### Extract provided
###

2. The method of claim 1 wherein the relation phrase constraint includes a syntactic constraint and a lexical constraint.
3. The method of claim 2 wherein the identified relation phrase is the longest relation phrase in the sentence that satisfies the both the syntactic constraint and lexical constraint.
4. The method of claim 3 wherein the syntactic constraint is a POS-based regular expression for reducing extraction of incoherent and uninformative relation phrases such that a relation phrase satisfies the syntactic constraint when the relation phrase matches the POS-based regular expression and wherein the lexical constraint is a dictionary of relation phrases for reducing extraction of uninformative relation phrases such that a relation phrase satisfies the lexical constraint when the relation phrase is in the dictionary.
5. The method of claim 4 wherein the POS-based regular expression is a simple verb phrase, a verb phrase followed immediately by a preposition or particle, or a verb phrase followed by a simple noun phrase and ending in a preposition or particle.
6. The method of claim 4 wherein the dictionary is created by identifying relation phrases in a corpus of sentences that match the POS-based regular expression, identifying arguments for the identified relation phrases, and selecting for the dictionary those identified relation phrases that have at least a certain number of distinct argument pairs.
7. The method of claim 1 wherein when the sentence includes multiple verbs and relation phrases are identified that are adjacent or overlap, combining the relation phrases into a single relation phrase.
8. The method of claim 1 including extracting a left argument for the identified relation phrase by identifying the nearest noun phrase in the sentence to the left of the identified relation phrase that is not a relative pronoun, WH-term, or existential “there.”
9. The method of claim 1 including extracting a right argument for the identified relation phrase as the nearest noun phrase in the sentence to the right of the identified relation phrase.
10. The method of claim 1 including extracting a left argument for the identified relation phrase by identifying a noun phrase to the left of the identified verb, extracting a set of features for the noun phrase, applying a left-argument-left-bound classifier to the set of features to determine a left bound of the left argument, and applying a left-argument-right-bound classifier to the set of features to determine a right bound of the left argument.

###

### Source information
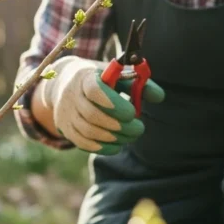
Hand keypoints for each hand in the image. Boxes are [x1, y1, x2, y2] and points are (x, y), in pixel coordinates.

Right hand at [40, 55, 164, 154]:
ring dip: (114, 138)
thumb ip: (139, 84)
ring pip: (89, 132)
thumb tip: (159, 97)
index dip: (112, 103)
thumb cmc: (100, 79)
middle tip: (139, 129)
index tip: (131, 113)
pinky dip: (103, 148)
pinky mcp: (65, 128)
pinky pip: (83, 143)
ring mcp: (66, 114)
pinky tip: (117, 145)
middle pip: (92, 116)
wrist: (64, 83)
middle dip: (120, 126)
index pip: (94, 90)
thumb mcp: (118, 75)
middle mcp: (71, 95)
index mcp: (85, 77)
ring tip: (131, 136)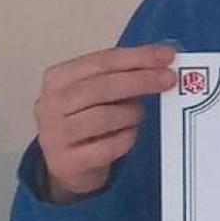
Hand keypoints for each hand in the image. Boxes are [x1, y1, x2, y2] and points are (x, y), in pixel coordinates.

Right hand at [33, 44, 177, 201]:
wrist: (64, 164)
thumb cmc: (84, 120)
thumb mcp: (94, 93)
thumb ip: (120, 76)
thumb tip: (161, 64)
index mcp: (58, 78)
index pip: (102, 61)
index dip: (137, 57)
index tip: (166, 55)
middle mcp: (51, 104)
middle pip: (102, 86)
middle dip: (140, 80)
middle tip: (168, 80)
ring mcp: (56, 135)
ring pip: (104, 117)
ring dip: (131, 113)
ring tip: (138, 114)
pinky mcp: (68, 162)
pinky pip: (108, 147)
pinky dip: (126, 138)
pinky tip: (129, 134)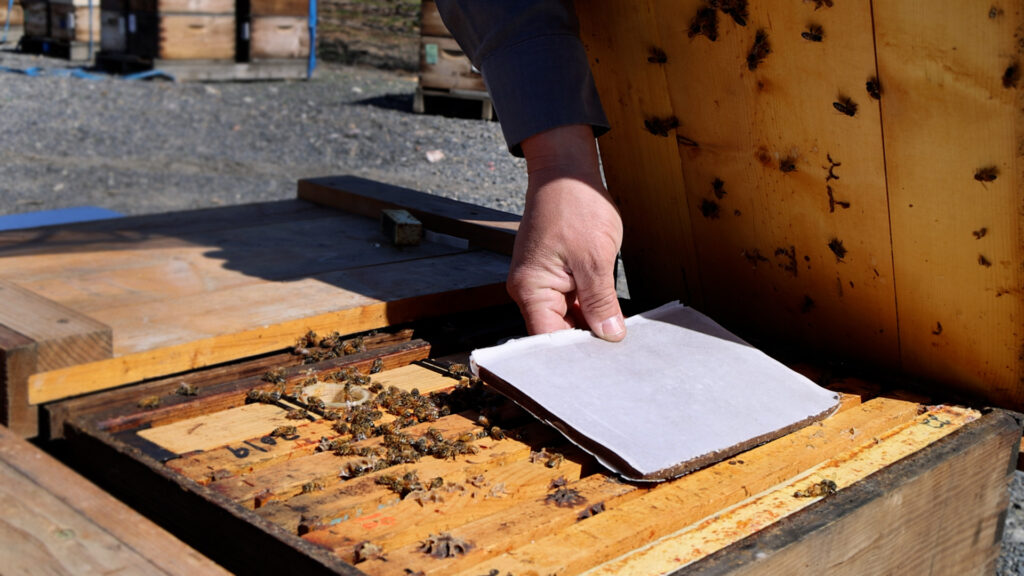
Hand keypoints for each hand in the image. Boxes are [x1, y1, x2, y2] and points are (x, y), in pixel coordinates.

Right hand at [509, 124, 625, 340]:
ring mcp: (543, 281)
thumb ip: (601, 301)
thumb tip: (610, 335)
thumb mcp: (595, 257)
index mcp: (531, 288)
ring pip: (567, 317)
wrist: (566, 171)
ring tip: (618, 342)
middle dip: (586, 343)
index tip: (601, 368)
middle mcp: (531, 289)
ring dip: (591, 325)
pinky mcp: (556, 274)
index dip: (574, 355)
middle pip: (556, 331)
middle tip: (617, 359)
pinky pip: (572, 301)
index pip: (548, 338)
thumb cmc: (574, 205)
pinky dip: (590, 308)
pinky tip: (611, 318)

###

Write out the patent claims on relation phrase extraction in full, word for word.

### Result for this exercise
2. The method of claim 1 wherein the relation phrase constraint includes a syntactic constraint and a lexical constraint.
3. The method of claim 2 wherein the identified relation phrase is the longest relation phrase in the sentence that satisfies the both the syntactic constraint and lexical constraint.
4. The method of claim 3 wherein the syntactic constraint is a POS-based regular expression for reducing extraction of incoherent and uninformative relation phrases such that a relation phrase satisfies the syntactic constraint when the relation phrase matches the POS-based regular expression and wherein the lexical constraint is a dictionary of relation phrases for reducing extraction of uninformative relation phrases such that a relation phrase satisfies the lexical constraint when the relation phrase is in the dictionary.
5. The method of claim 4 wherein the POS-based regular expression is a simple verb phrase, a verb phrase followed immediately by a preposition or particle, or a verb phrase followed by a simple noun phrase and ending in a preposition or particle.
6. The method of claim 4 wherein the dictionary is created by identifying relation phrases in a corpus of sentences that match the POS-based regular expression, identifying arguments for the identified relation phrases, and selecting for the dictionary those identified relation phrases that have at least a certain number of distinct argument pairs.
7. The method of claim 1 wherein when the sentence includes multiple verbs and relation phrases are identified that are adjacent or overlap, combining the relation phrases into a single relation phrase.
8. The method of claim 1 including extracting a left argument for the identified relation phrase by identifying the nearest noun phrase in the sentence to the left of the identified relation phrase that is not a relative pronoun, WH-term, or existential “there.”
9. The method of claim 1 including extracting a right argument for the identified relation phrase as the nearest noun phrase in the sentence to the right of the identified relation phrase.
10. The method of claim 1 including extracting a left argument for the identified relation phrase by identifying a noun phrase to the left of the identified verb, extracting a set of features for the noun phrase, applying a left-argument-left-bound classifier to the set of features to determine a left bound of the left argument, and applying a left-argument-right-bound classifier to the set of features to determine a right bound of the left argument.